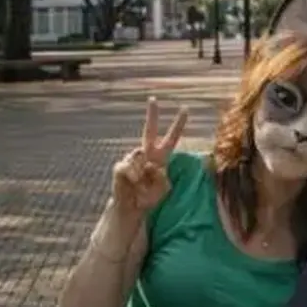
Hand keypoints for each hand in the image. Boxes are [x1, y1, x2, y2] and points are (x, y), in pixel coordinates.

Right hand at [111, 97, 187, 222]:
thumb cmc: (150, 197)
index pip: (171, 137)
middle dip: (152, 114)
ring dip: (144, 175)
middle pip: (149, 130)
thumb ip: (162, 177)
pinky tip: (133, 185)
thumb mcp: (164, 188)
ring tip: (142, 186)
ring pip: (141, 157)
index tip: (185, 108)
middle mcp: (146, 153)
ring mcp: (132, 158)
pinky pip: (130, 168)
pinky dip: (134, 179)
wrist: (132, 207)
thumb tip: (149, 164)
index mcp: (161, 157)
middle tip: (154, 98)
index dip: (178, 124)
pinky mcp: (120, 166)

**Activity:** The answer must be the line containing "thumb ip: (162, 177)" and every line after it through the last line of the records above, repeated exactly.

**Answer area:**
thumb ip: (162, 177)
pinky tip: (133, 185)
thumb mcp: (164, 188)
ring tip: (142, 186)
ring pip: (141, 157)
index tip: (185, 108)
middle mcp: (146, 153)
ring mcp: (132, 158)
pinky pip: (130, 168)
pinky dip: (134, 179)
wrist: (132, 207)
thumb tip: (149, 164)
index mcp: (161, 157)
middle tip: (154, 98)
index dip: (178, 124)
pinky mcp: (120, 166)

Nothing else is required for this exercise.